How this gas spring calculator works
A gas spring helps support a hinged lid by creating a counter-torque about the hinge. The lid weight creates a closing torque, and the spring creates an opening torque. To hold or assist the lid, the opening torque must be high enough at your critical position (usually near closed).
This tool estimates three things:
- Required force per spring (N and lbf)
- Closed and open spring lengths from your bracket coordinates
- Required stroke based on the length change through opening
Input definitions (quick guide)
1) Lid weight and center of gravity
Use the full moving mass, including trim, handles, and insulation. Measure center of gravity distance from the hinge line along the lid. If unsure, start around 40–50% of lid length and refine with testing.
2) Bracket geometry
Geometry controls everything.

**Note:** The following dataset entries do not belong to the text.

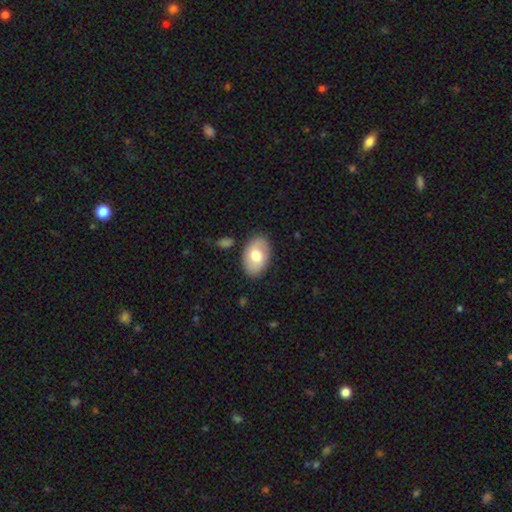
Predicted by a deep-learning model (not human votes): Smooth or featured? smooth (67%)
How rounded? in between (90%)
Merging? none (83%)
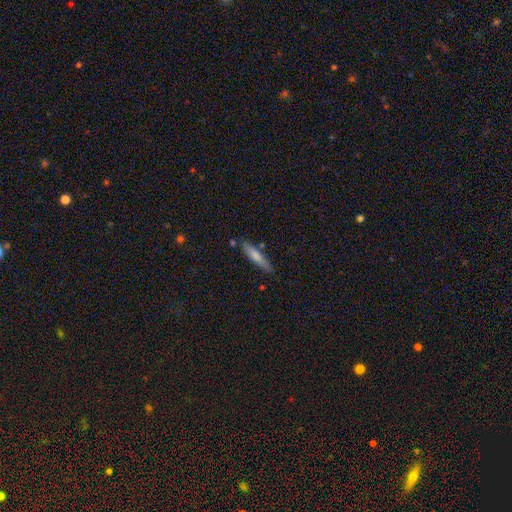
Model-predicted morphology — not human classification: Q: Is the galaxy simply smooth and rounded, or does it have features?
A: smooth — 73%.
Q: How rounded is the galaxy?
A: cigar-shaped — 85%.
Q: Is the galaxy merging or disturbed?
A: none — 80%.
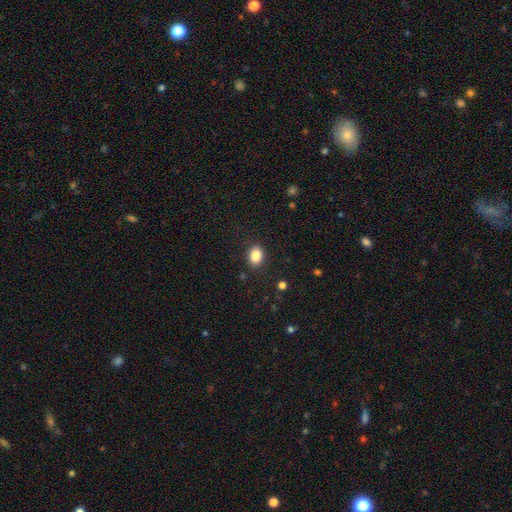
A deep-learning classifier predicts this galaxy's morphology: The model was most divided on "how rounded": in between: 68%, round: 31%, cigar-shaped: 1%. More confident: merging — none (87%); smooth or featured — smooth (86%).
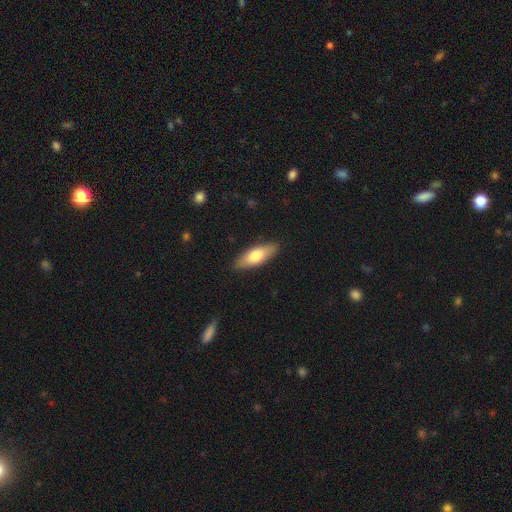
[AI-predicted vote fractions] A smooth galaxy with no disk features (71%) that is in between round and cigar-shaped (64%). Merging: none (88%).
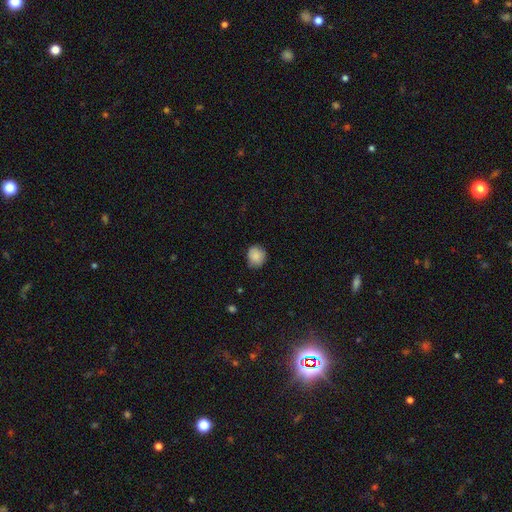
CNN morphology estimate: Overall: smooth (87%). How rounded: round (77%). Merging: none (77%).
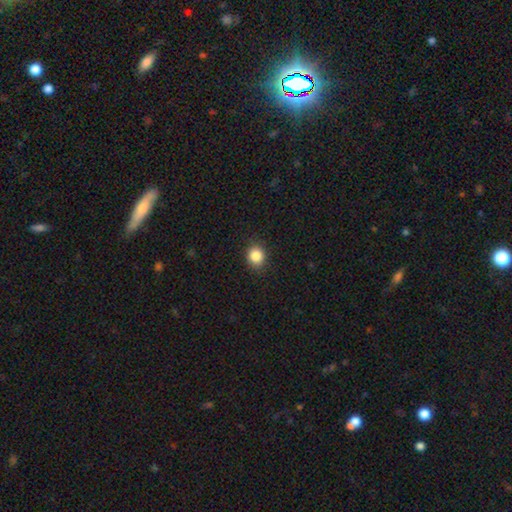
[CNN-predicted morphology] smooth_or_featured: smooth (p=0.86) [alt: star or artifact p=0.10]
how_rounded: round (p=0.74) [alt: in between p=0.25]
merging: none (p=0.87) [alt: minor disturbance p=0.09]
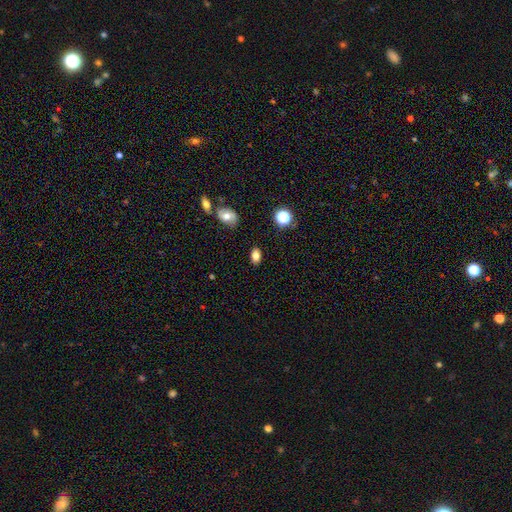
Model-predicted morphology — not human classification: Smooth or featured?
  - smooth: 78% *
  - star or artifact: 12%
  - featured or disk: 10%
How rounded?
  - in between: 85% *
  - round: 13%
  - cigar-shaped: 2%
Merging?
  - none: 84% *
  - minor disturbance: 11%
  - major disturbance: 3%
  - merger: 2%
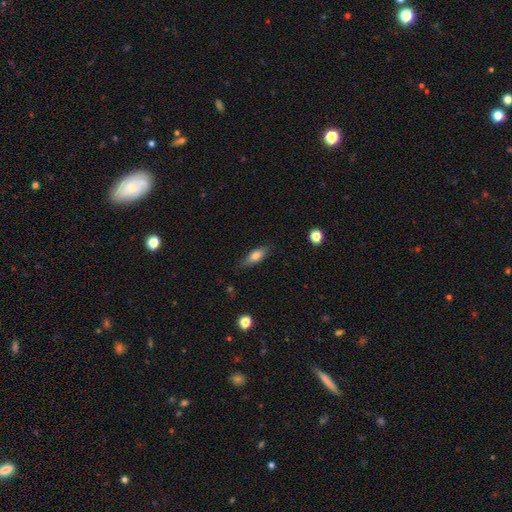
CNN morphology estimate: Overall: smooth (70%). How rounded: in between (63%; cigar-shaped 34%). Merging: none (80%).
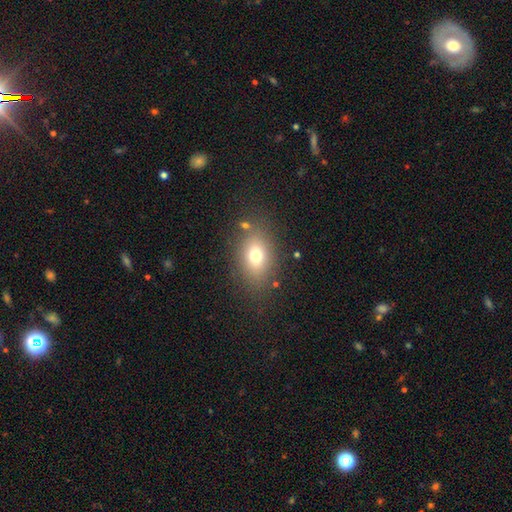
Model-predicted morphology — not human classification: Smooth or featured: smooth — 73% (featured or disk — 14%)
How rounded: in between — 74% (round — 25%)
Merging: none — 79% (minor disturbance — 12%)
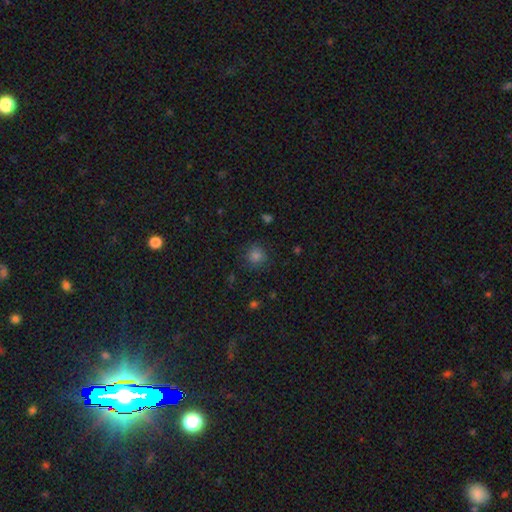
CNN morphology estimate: This is likely a smooth galaxy (79%). How rounded: clearly round (90%). Merging: clearly none (86%).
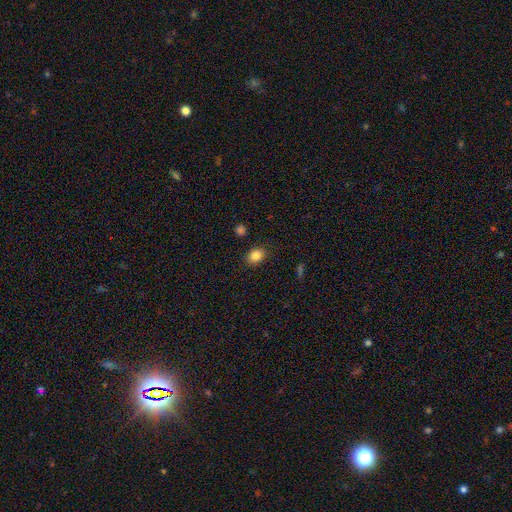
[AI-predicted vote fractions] The model was most divided on "how rounded": in between: 55%, round: 44%, cigar-shaped: 1%. More confident: merging — none (87%); smooth or featured — smooth (85%).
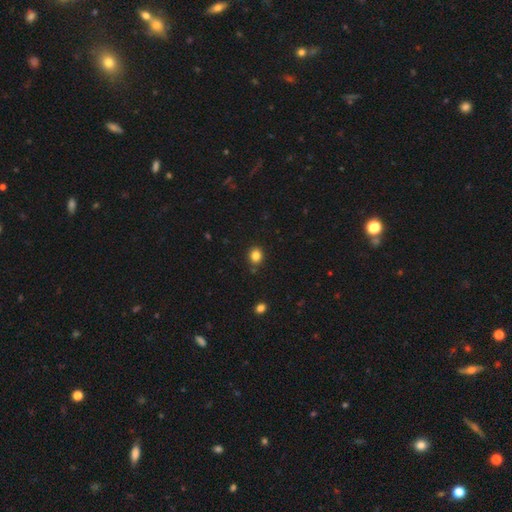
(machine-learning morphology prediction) Smooth or featured? smooth (83%)
How rounded? round (72%)
Merging? none (85%)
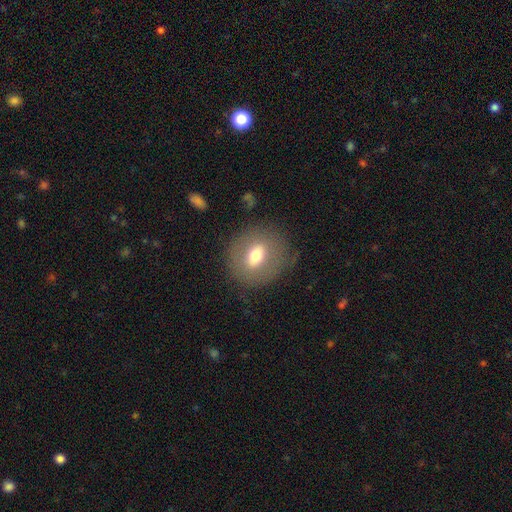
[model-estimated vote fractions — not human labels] smooth_or_featured: smooth (p=0.57) [alt: featured or disk p=0.34]
how_rounded: round (p=0.63) [alt: in between p=0.35]
merging: none (p=0.79) [alt: minor disturbance p=0.13]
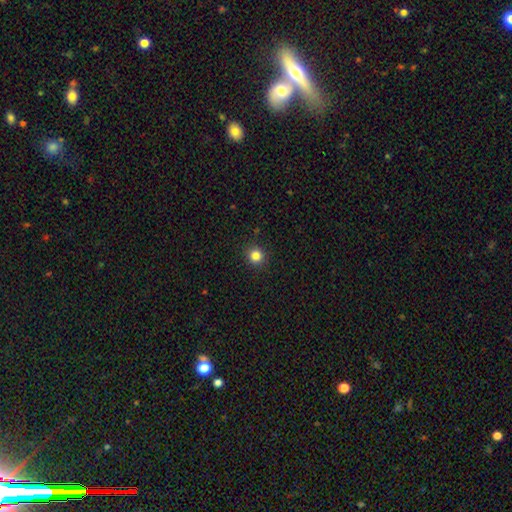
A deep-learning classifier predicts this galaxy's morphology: Q: Smooth or featured?
A: smooth (84%); runner-up: star or artifact (12%)
Q: How rounded?
A: round (91%); runner-up: in between (8%)
Q: Merging?
A: none (91%); runner-up: minor disturbance (6%)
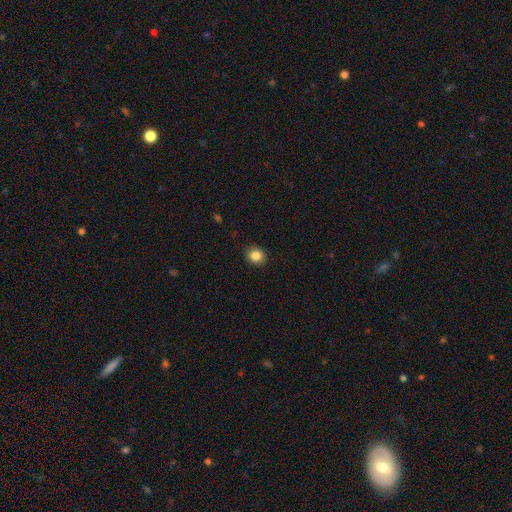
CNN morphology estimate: smooth-or-featured: smooth: 85% | star or artifact: 10% | featured or disk: 5%
  how-rounded: round: 77% | in between: 22% | cigar-shaped: 1%
  merging: none: 91% | minor disturbance: 7% | major disturbance: 2% | merger: 1%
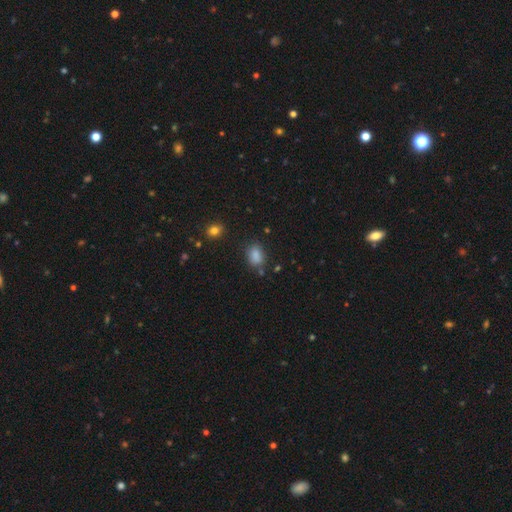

The lid bracket location is measured from the hinge to the mounting point on the lid. The frame bracket is entered as X/Y coordinates relative to the hinge when the lid is closed.
- X positive = away from hinge along the closed lid
- Y positive = above hinge, Y negative = below hinge
3) Open angle and safety factor
Open angle affects spring extension and stroke. Safety factor helps account for variation and real-world losses. Typical starting values: 1.1 to 1.3 for consumer lids, sometimes higher for industrial applications.
Recommended design workflow
- Start with real geometry and measured weight.
- Calculate required force and round up to a standard spring rating.
- Verify stroke and compressed/extended lengths against catalog options.
- Prototype and tune bracket positions before freezing production drawings.
Practical mounting tips
- Near-closed support is usually the hardest condition. Design for that first.
- Ensure no bottoming at full close and no over-extension at full open.
- Prefer matched spring pairs from the same production batch.
- Install rod-down where possible to improve seal lubrication and life.
- Add finger-safe clearances and positive stops for heavy lids.
Common issues and fixes
Lid pops open too aggressively
Force may be too high, or geometry gives too much moment arm near closed. Move the frame bracket, reduce spring force, or use progressive motion geometry.
Lid won’t stay open
Spring force at open may be too low due to poor leverage. Reposition brackets so the spring still creates usable torque near full open, or increase force moderately.
Short spring life
Check misalignment, side loading, contamination, and temperature extremes. Overstroke and bottoming are also major failure drivers.
Final note
Treat this as an engineering estimate, not a final certification tool. For safety-critical equipment, verify with physical testing, fatigue analysis, and manufacturer data sheets for force tolerance, damping, and operating temperature.